Predictive Student Modeling in Game-Based Learning Environments with Word Embedding Representations of Reflection

Publication Information


  • Michael Geden, North Carolina State University
  • Andrew Emerson, North Carolina State University
  • Dan Carpenter, North Carolina State University
  • Jonathan P Rowe, North Carolina State University
  • Roger Azevedo, McGill University
  • James Lester, North Carolina State University


  • 1-23


  • Student modeling, Early prediction, Game-based learning environments, Self-regulated learning, Reflection


  • Game-based learning environments are designed to provide effective and engaging learning experiences for students. Predictive student models use trace data extracted from students’ in-game learning behaviors to unobtrusively generate early assessments of student knowledge and skills, equipping game-based learning environments with the capacity to anticipate student outcomes and proactively deliver adaptive scaffolding or notify instructors. Reflection is a key component of self-regulated learning, and it is critical in effective learning. However, there is currently limited work exploring the utility of reflection for inducing accurate predictive student models. This article presents a predictive student modeling framework that leverages natural language responses to in-game reflection prompts to predict student learning outcomes in a game-based learning environment for middle school microbiology, CRYSTAL ISLAND. With data from a pair of classroom studies involving 118 middle school students, we investigate the accuracy of early prediction models that utilize features extracted from student trace data combined with word embedding-based representations (i.e., GloVe, ELMo) of student reflection responses.
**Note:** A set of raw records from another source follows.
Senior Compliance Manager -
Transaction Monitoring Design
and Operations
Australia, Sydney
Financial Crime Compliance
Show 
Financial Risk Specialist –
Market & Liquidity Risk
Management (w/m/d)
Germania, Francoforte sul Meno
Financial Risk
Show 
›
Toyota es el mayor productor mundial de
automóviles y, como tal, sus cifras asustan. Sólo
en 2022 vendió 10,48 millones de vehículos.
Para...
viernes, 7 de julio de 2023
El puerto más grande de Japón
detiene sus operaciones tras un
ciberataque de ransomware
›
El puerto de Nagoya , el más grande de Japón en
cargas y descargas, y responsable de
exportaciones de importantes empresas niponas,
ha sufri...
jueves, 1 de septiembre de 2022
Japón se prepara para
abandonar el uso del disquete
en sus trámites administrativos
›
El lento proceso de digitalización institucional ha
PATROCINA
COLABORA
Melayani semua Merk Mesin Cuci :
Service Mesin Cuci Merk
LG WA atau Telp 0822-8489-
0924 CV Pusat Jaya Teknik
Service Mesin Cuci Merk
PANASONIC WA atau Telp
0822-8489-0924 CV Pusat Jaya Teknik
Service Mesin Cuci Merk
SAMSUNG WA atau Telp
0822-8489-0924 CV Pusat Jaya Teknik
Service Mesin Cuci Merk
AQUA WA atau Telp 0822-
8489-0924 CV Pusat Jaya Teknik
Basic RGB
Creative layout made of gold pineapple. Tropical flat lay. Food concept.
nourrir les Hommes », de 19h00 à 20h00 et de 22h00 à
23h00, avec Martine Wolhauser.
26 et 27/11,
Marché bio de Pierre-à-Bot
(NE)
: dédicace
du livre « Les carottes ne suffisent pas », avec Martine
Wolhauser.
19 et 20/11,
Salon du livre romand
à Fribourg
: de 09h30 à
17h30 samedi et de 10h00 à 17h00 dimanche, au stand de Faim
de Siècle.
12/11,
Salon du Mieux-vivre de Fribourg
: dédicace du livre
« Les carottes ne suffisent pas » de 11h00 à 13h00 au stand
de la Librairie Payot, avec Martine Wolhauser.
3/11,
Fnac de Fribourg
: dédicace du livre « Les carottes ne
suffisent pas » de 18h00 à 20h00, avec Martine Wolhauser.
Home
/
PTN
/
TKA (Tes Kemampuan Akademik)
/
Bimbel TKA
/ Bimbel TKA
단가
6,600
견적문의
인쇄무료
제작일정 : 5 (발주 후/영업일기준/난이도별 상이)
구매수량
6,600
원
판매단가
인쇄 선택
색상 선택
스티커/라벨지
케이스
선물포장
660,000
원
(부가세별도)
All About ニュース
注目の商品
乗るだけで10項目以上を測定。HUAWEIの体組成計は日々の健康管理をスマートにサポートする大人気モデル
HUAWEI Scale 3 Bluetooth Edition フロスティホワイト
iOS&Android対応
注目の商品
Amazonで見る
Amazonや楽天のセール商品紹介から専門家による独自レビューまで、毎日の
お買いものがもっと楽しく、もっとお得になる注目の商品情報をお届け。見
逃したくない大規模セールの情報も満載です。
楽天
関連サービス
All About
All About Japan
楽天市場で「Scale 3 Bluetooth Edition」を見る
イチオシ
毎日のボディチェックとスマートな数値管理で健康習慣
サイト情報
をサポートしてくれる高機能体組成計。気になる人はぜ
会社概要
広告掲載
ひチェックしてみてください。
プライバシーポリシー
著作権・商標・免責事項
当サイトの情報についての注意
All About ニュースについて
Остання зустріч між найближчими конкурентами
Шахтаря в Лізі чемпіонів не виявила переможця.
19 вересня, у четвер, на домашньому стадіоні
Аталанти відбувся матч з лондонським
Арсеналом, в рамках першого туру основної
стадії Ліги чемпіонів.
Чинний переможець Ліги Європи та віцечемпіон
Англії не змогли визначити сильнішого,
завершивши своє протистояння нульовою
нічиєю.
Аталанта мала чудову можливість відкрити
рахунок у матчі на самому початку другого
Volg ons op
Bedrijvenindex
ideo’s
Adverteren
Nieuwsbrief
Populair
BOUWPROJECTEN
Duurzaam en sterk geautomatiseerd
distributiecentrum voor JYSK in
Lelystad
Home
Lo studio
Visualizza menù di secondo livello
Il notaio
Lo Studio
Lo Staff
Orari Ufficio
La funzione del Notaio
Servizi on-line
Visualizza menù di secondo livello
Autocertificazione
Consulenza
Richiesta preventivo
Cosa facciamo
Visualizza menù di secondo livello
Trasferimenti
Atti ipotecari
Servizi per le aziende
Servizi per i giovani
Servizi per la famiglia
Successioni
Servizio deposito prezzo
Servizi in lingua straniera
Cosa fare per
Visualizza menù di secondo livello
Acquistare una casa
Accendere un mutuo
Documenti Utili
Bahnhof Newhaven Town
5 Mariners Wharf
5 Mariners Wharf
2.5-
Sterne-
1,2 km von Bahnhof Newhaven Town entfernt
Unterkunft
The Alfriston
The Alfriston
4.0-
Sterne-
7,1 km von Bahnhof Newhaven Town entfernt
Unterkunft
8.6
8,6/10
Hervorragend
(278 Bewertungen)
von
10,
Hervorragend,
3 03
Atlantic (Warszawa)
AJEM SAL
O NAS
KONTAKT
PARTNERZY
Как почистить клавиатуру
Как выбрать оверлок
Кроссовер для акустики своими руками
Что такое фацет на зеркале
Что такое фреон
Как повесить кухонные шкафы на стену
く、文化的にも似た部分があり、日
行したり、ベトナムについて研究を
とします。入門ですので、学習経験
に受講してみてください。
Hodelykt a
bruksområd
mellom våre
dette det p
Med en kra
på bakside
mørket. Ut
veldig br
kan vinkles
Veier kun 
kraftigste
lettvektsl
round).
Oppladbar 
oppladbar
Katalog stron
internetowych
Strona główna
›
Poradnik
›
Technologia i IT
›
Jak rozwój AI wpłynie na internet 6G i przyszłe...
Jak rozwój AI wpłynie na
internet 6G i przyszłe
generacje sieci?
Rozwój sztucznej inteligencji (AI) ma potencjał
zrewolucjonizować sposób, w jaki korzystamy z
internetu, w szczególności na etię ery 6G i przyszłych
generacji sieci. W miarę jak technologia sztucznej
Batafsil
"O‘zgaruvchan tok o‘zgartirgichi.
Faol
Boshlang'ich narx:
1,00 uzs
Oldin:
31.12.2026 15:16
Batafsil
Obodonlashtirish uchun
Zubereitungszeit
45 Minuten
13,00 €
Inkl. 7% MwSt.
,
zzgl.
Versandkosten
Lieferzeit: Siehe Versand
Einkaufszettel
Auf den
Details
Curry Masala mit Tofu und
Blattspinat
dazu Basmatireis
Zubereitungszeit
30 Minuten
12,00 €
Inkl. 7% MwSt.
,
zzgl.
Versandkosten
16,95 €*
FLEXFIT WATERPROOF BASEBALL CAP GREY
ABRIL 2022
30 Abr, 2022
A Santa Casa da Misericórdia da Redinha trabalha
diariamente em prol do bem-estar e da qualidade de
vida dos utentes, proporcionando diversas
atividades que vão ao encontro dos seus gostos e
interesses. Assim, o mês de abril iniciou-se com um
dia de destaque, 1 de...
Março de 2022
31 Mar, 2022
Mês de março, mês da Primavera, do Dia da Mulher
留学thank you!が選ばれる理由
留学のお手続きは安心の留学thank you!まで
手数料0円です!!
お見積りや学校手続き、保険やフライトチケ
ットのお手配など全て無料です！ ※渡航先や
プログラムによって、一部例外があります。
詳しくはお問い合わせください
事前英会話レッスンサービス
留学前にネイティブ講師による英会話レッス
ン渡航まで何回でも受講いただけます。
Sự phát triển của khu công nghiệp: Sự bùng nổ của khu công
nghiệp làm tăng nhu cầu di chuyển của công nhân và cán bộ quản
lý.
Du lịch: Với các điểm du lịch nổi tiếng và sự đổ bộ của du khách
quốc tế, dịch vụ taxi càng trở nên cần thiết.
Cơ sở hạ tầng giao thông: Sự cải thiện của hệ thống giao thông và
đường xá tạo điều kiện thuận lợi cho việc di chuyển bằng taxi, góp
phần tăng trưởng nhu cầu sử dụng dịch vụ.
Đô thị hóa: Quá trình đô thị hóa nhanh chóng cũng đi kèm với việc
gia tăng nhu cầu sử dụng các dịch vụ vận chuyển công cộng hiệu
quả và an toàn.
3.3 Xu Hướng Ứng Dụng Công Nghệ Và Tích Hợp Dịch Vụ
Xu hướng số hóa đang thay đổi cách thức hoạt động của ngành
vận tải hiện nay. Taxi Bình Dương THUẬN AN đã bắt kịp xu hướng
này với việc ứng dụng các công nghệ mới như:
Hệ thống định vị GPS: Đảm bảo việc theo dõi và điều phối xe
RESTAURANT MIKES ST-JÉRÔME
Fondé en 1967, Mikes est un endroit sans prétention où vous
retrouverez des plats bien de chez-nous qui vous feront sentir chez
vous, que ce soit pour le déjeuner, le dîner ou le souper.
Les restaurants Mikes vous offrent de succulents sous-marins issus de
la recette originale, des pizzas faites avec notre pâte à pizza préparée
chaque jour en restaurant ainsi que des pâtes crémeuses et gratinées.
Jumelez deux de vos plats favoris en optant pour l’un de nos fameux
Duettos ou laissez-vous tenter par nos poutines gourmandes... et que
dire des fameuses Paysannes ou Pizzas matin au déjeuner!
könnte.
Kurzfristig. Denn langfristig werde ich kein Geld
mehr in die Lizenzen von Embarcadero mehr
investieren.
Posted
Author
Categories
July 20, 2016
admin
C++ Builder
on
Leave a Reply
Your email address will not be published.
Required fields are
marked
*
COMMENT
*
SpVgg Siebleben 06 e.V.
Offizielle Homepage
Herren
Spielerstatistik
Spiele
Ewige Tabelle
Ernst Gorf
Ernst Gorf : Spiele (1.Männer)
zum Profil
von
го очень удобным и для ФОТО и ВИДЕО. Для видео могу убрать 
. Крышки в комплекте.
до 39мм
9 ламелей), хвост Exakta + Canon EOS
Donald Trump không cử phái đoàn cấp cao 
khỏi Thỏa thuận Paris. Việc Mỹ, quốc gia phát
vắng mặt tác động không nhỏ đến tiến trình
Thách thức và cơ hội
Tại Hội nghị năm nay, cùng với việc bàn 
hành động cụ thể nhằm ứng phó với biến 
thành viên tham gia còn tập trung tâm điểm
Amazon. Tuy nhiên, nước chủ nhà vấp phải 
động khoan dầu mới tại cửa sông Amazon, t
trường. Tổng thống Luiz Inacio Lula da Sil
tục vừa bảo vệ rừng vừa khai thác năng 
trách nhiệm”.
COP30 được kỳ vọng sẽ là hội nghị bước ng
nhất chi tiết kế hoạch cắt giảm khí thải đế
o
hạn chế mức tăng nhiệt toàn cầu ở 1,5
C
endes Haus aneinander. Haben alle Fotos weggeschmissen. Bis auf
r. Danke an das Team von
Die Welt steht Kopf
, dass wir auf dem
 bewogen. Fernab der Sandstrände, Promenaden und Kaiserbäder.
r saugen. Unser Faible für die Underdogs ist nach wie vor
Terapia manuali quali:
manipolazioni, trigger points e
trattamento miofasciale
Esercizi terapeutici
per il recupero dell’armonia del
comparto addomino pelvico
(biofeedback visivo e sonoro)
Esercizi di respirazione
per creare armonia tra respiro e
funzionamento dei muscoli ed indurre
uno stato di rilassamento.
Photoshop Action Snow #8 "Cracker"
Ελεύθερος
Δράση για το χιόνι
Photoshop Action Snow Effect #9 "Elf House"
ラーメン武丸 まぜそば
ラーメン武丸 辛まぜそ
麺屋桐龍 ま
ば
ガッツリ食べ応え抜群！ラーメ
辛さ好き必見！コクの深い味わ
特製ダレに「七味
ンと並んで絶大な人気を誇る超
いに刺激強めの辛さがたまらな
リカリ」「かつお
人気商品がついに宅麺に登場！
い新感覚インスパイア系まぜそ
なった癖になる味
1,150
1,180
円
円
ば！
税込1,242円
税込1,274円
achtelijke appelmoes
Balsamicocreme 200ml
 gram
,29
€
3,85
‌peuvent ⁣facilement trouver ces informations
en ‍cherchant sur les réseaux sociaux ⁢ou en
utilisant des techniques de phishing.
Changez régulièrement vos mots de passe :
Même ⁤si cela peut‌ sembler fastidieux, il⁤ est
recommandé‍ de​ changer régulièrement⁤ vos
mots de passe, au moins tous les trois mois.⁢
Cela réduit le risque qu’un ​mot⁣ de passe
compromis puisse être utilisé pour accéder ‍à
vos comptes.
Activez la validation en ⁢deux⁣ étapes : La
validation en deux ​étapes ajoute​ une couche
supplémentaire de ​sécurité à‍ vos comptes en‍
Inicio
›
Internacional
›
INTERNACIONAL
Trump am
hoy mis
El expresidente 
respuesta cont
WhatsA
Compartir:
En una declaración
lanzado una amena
We evaluate the accuracy of the predictive models over time using data from incremental segments of each student’s interaction with the game-based learning environment, and we compare against models that omit student reflection features. Results reveal that models encoding students’ natural language reflections with ELMo word embeddings yield significantly improved accuracy compared to other representations, with the greatest accuracy demonstrated by an ensemble of predictive models. We discuss the implications of these results for the design of game-based learning environments.